◆ Task statement ◆
Nothing but the lines from the one containing "(gr_line (start 89.9541" through the last line of the records below should be copied, exactly and without pictures.

◆ Extracted records ◆

════════════════════

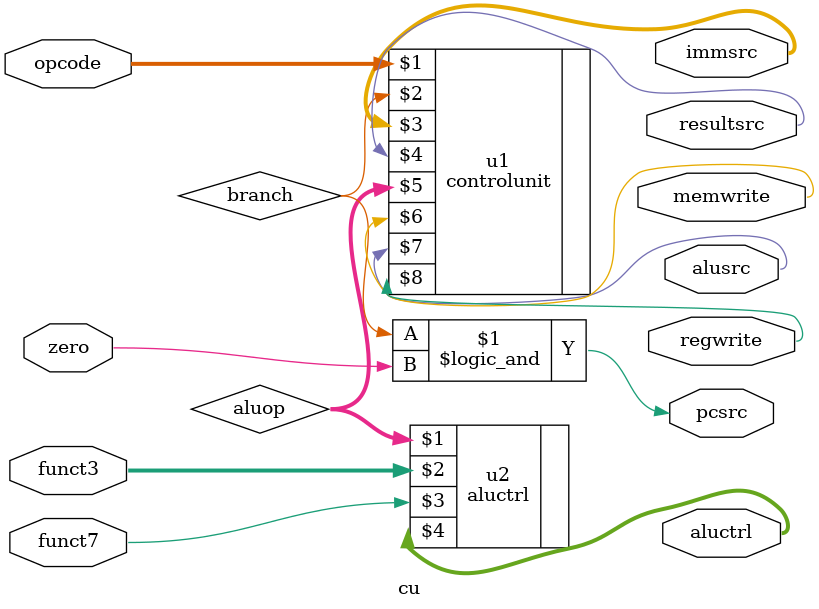
<source format=v>
module cu(opcode,zero,funct3,funct7,alusrc,resultsrc,immsrc,regwrite,memwrite,pcsrc,aluctrl);
input [6:0] opcode;
input zero,funct7;
input [2:0] funct3;
output [2:0] aluctrl;
output [1:0] immsrc;
output resultsrc,memwrite,alusrc,regwrite,pcsrc;
wire branch;
wire [1:0] aluop;

controlunit u1(opcode,branch,immsrc,resultsrc,aluop,memwrite,alusrc,regwrite);
aluctrl u2(aluop,funct3,funct7,aluctrl);
assign pcsrc = branch && zero;
endmodule

</source>
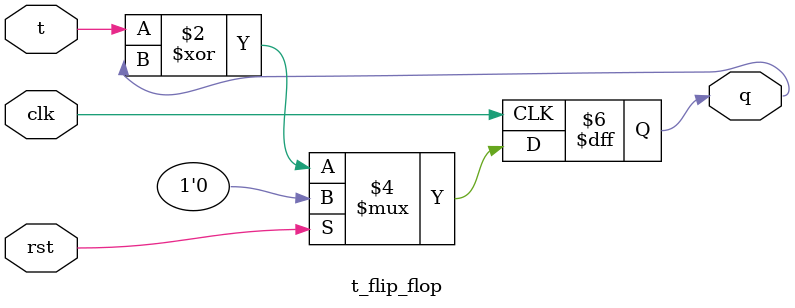
<source format=v>
module t_flip_flop (
    input wire clk,
    input wire rst,
    input wire t,
    output reg q
);

always @(posedge clk) 
    begin
        if (rst)
            q <= 1'b0;
        else
            q <= t ^ q;
    end
endmodule

</source>
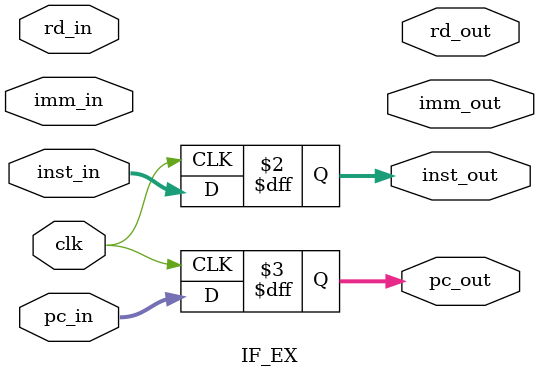
<source format=v>
`timescale 1ns / 1ps


module IF_EX(clk, rd_in, rd_out, pc_in, pc_out, inst_in, inst_out, imm_in, imm_out);

input clk;
input [31:0] inst_in;
input [7:0] pc_in;
input [4:0] rd_in;
input [31:0] imm_in;

output reg [31:0] inst_out;
output reg [7:0] pc_out;
output reg [4:0] rd_out;
output reg [31:0] imm_out;

always@(posedge clk)
begin
    pc_out = pc_in;
    inst_out = inst_in;
    
end

endmodule

</source>
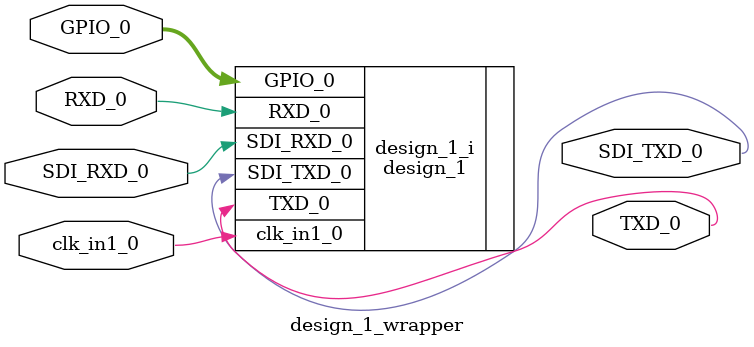
<source format=v>
`timescale 1 ps / 1 ps

module design_1_wrapper
   (GPIO_0,
    RXD_0,
    SDI_RXD_0,
    SDI_TXD_0,
    TXD_0,
    clk_in1_0);
  inout [7:0]GPIO_0;
  input RXD_0;
  input SDI_RXD_0;
  output SDI_TXD_0;
  output TXD_0;
  input clk_in1_0;

  wire [7:0]GPIO_0;
  wire RXD_0;
  wire SDI_RXD_0;
  wire SDI_TXD_0;
  wire TXD_0;
  wire clk_in1_0;

  design_1 design_1_i
       (.GPIO_0(GPIO_0),
        .RXD_0(RXD_0),
        .SDI_RXD_0(SDI_RXD_0),
        .SDI_TXD_0(SDI_TXD_0),
        .TXD_0(TXD_0),
        .clk_in1_0(clk_in1_0));
endmodule

</source>
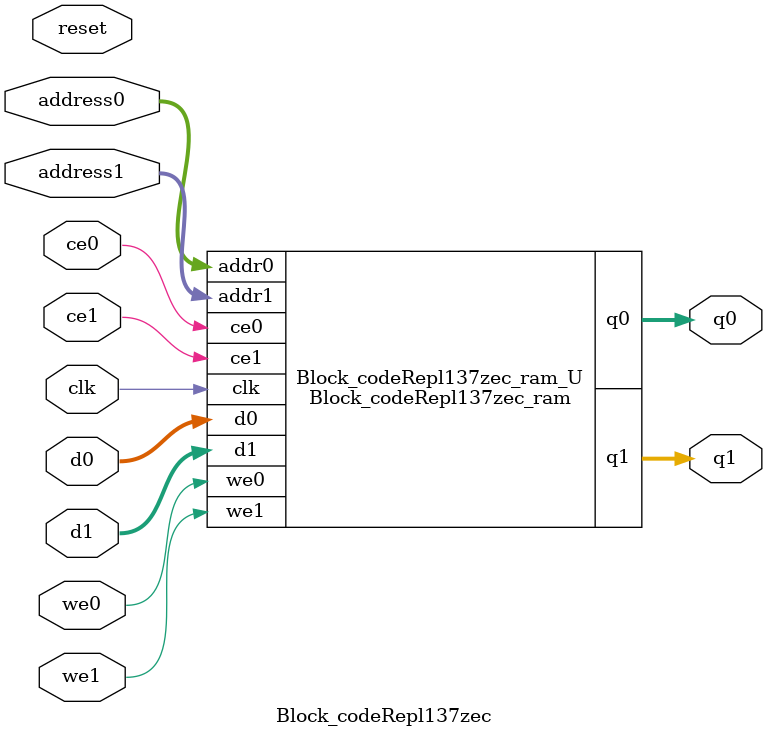
<source format=v>
`timescale 1 ns / 1 ps
module Block_codeRepl137zec_ram (addr0, ce0, d0, we0, q0, addr1, ce1, d1, we1, q1,  clk);

parameter DWIDTH = 5;
parameter AWIDTH = 13;
parameter MEM_SIZE = 7776;

input[AWIDTH-1:0] addr0;
input ce0;
input[DWIDTH-1:0] d0;
input we0;
output reg[DWIDTH-1:0] q0;
input[AWIDTH-1:0] addr1;
input ce1;
input[DWIDTH-1:0] d1;
input we1;
output reg[DWIDTH-1:0] q1;
input clk;

(* ram_style = "block" *)reg [DWIDTH-1:0] ram[0:MEM_SIZE-1];




always @(posedge clk)  
begin 
    if (ce0) begin
        if (we0) 
            ram[addr0] <= d0; 
        q0 <= ram[addr0];
    end
end


always @(posedge clk)  
begin 
    if (ce1) begin
        if (we1) 
            ram[addr1] <= d1; 
        q1 <= ram[addr1];
    end
end


endmodule

`timescale 1 ns / 1 ps
module Block_codeRepl137zec(
    reset,
    clk,
    address0,
    ce0,
    we0,
    d0,
    q0,
    address1,
    ce1,
    we1,
    d1,
    q1);

parameter DataWidth = 32'd5;
parameter AddressRange = 32'd7776;
parameter AddressWidth = 32'd13;
input reset;
input clk;
input[AddressWidth - 1:0] address0;
input ce0;
input we0;
input[DataWidth - 1:0] d0;
output[DataWidth - 1:0] q0;
input[AddressWidth - 1:0] address1;
input ce1;
input we1;
input[DataWidth - 1:0] d1;
output[DataWidth - 1:0] q1;



Block_codeRepl137zec_ram Block_codeRepl137zec_ram_U(
    .clk( clk ),
    .addr0( address0 ),
    .ce0( ce0 ),
    .we0( we0 ),
    .d0( d0 ),
    .q0( q0 ),
    .addr1( address1 ),
    .ce1( ce1 ),
    .we1( we1 ),
    .d1( d1 ),
    .q1( q1 ));

endmodule


</source>
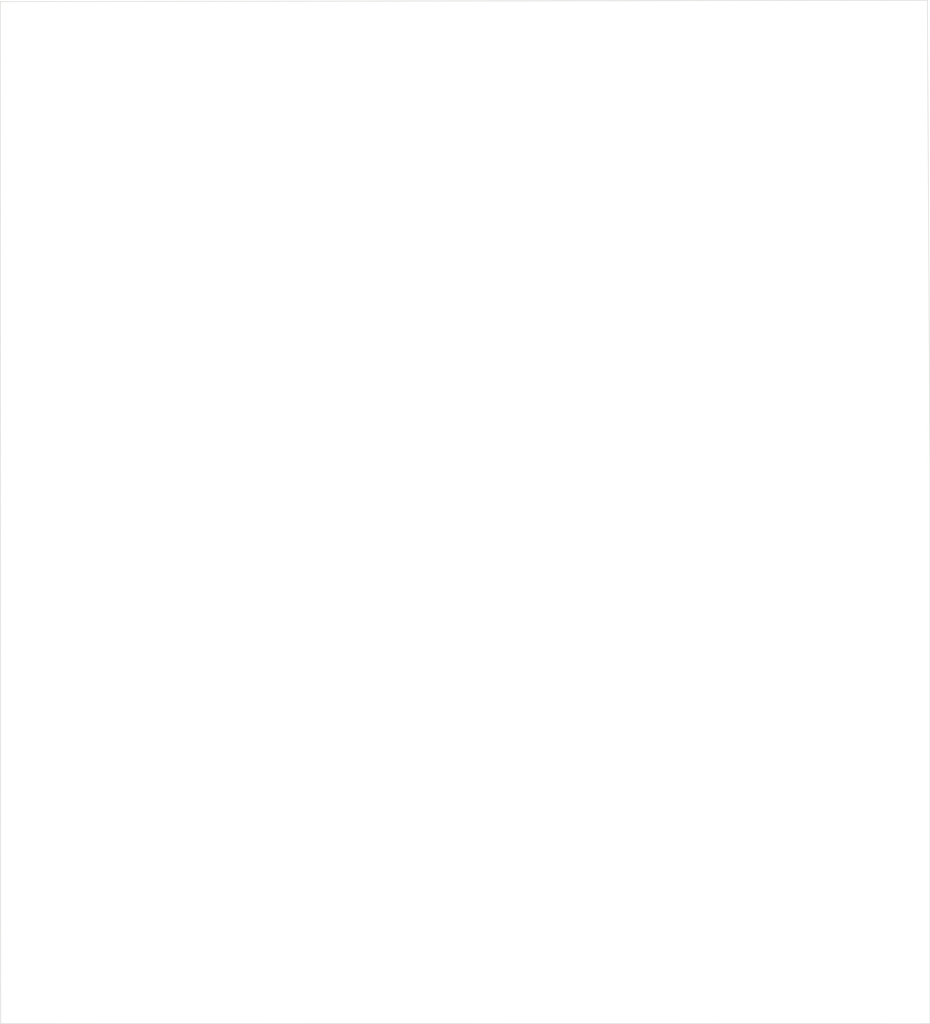
<source format=kicad_pcb>
(kicad_pcb (version 20171130) (host pcbnew "(5.1.12)-1")

  (general
    (thickness 1.6)
    (drawings 8)
    (tracks 0)
    (zones 0)
    (modules 0)
    (nets 1)
  )

  (page A4)
  (layers
    (0 F.Cu signal)
    (1 In1.Cu power)
    (2 In2.Cu mixed)
    (31 B.Cu signal)
    (32 B.Adhes user)
    (33 F.Adhes user)
    (34 B.Paste user)
    (35 F.Paste user)
    (36 B.SilkS user)
    (37 F.SilkS user)
    (38 B.Mask user)
    (39 F.Mask user)
    (40 Dwgs.User user)
    (41 Cmts.User user)
    (42 Eco1.User user)
    (43 Eco2.User user)
    (44 Edge.Cuts user)
    (45 Margin user)
    (46 B.CrtYd user)
    (47 F.CrtYd user)
    (48 B.Fab user)
    (49 F.Fab user)
  )

  (setup
    (last_trace_width 0.25)
    (trace_clearance 0.2)
    (zone_clearance 0.508)
    (zone_45_only no)
    (trace_min 0.2)
    (via_size 0.8)
    (via_drill 0.4)
    (via_min_size 0.4)
    (via_min_drill 0.3)
    (uvia_size 0.3)
    (uvia_drill 0.1)
    (uvias_allowed no)
    (uvia_min_size 0.2)
    (uvia_min_drill 0.1)
    (edge_width 0.05)
    (segment_width 0.2)
    (pcb_text_width 0.3)
    (pcb_text_size 1.5 1.5)
    (mod_edge_width 0.12)
    (mod_text_size 1 1)
    (mod_text_width 0.15)
    (pad_size 1.524 1.524)
    (pad_drill 0.762)
    (pad_to_mask_clearance 0)
    (aux_axis_origin 0 0)
    (grid_origin 89.9795 50.6476)
    (visible_elements FFFFFF7F)
    (pcbplotparams
      (layerselection 0x010fc_ffffffff)
      (usegerberextensions false)
      (usegerberattributes true)
      (usegerberadvancedattributes true)
      (creategerberjobfile true)
      (excludeedgelayer true)
      (linewidth 0.100000)
      (plotframeref false)
      (viasonmask false)
      (mode 1)
      (useauxorigin false)
      (hpglpennumber 1)
      (hpglpenspeed 20)
      (hpglpendiameter 15.000000)
      (psnegative false)
      (psa4output false)
      (plotreference true)
      (plotvalue true)
      (plotinvisibletext false)
      (padsonsilk false)
      (subtractmaskfromsilk false)
      (outputformat 1)
      (mirror false)
      (drillshape 1)
      (scaleselection 1)
      (outputdirectory ""))
  )

  (net 0 "")

  (net_class Default "This is the default net class."
    (clearance 0.2)
    (trace_width 0.25)
    (via_dia 0.8)
    (via_drill 0.4)
    (uvia_dia 0.3)
    (uvia_drill 0.1)
  )

  (gr_line (start 175.9966 50.6222) (end 89.9541 50.7492) (layer Edge.Cuts) (width 0.05) (tstamp 631D6BF1))
  (gr_line (start 176.2379 94.4118) (end 175.9966 50.6222) (layer Edge.Cuts) (width 0.05))
  (gr_line (start 176.2379 145.5293) (end 176.2379 94.3991) (layer Edge.Cuts) (width 0.05))
  (gr_line (start 176.022 145.5166) (end 176.2252 145.5166) (layer Edge.Cuts) (width 0.05))
  (gr_line (start 89.9795 145.5039) (end 176.0347 145.5166) (layer Edge.Cuts) (width 0.05))
  (gr_line (start 89.9922 145.2753) (end 89.9922 145.5039) (layer Edge.Cuts) (width 0.05))
  (gr_line (start 89.9922 145.2753) (end 89.9922 145.1737) (layer Edge.Cuts) (width 0.05))
  (gr_line (start 89.9541 50.7492) (end 89.9922 145.161) (layer Edge.Cuts) (width 0.05))

)

</source>
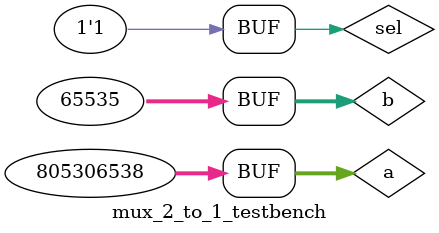
<source format=v>
`define DELAY 20

module mux_2_to_1_testbench();

reg [31:0] a, b;
reg sel;
wire [31:0] out;

mux_2_to_1_32bit mux_test(a [31:0],b [31:0],sel,out[31:0]);

initial begin
a = 32'b00110000_00000000_00000000_10101010;
b = 32'b00000000_00000000_11111111_11111111;
sel = 1'b0;
#`DELAY;
sel = 1'b1;
#`DELAY;
end

initial
begin
$monitor("time = %2d, a =%32b, b=%32b, sel=%1b, out=%32b", $time, a, b, sel, out);
end


endmodule

</source>
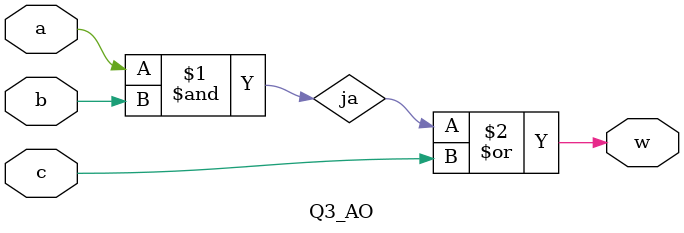
<source format=v>
module Q3_AO(input a,b,c, output w);//worst case delay (20,18)
  wire ja;
  and #(10,8) (ja,a,b);
  or #(10,10) (w,ja,c);
endmodule
</source>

════════════════════

◆ Expected answer ◆
  (gr_line (start 89.9541 50.7492) (end 89.9922 145.161) (layer Edge.Cuts) (width 0.05))

)

</source>
<source format=v>
`define DELAY 20

module mux_2_to_1_testbench();

reg [31:0] a, b;
reg sel;
wire [31:0] out;

mux_2_to_1_32bit mux_test(a [31:0],b [31:0],sel,out[31:0]);

initial begin
a = 32'b00110000_00000000_00000000_10101010;
b = 32'b00000000_00000000_11111111_11111111;
sel = 1'b0;
#`DELAY;
sel = 1'b1;
#`DELAY;
end

initial
begin
$monitor("time = %2d, a =%32b, b=%32b, sel=%1b, out=%32b", $time, a, b, sel, out);
end


endmodule

</source>
<source format=v>
module Q3_AO(input a,b,c, output w);//worst case delay (20,18)
  wire ja;
  and #(10,8) (ja,a,b);
  or #(10,10) (w,ja,c);
endmodule
</source>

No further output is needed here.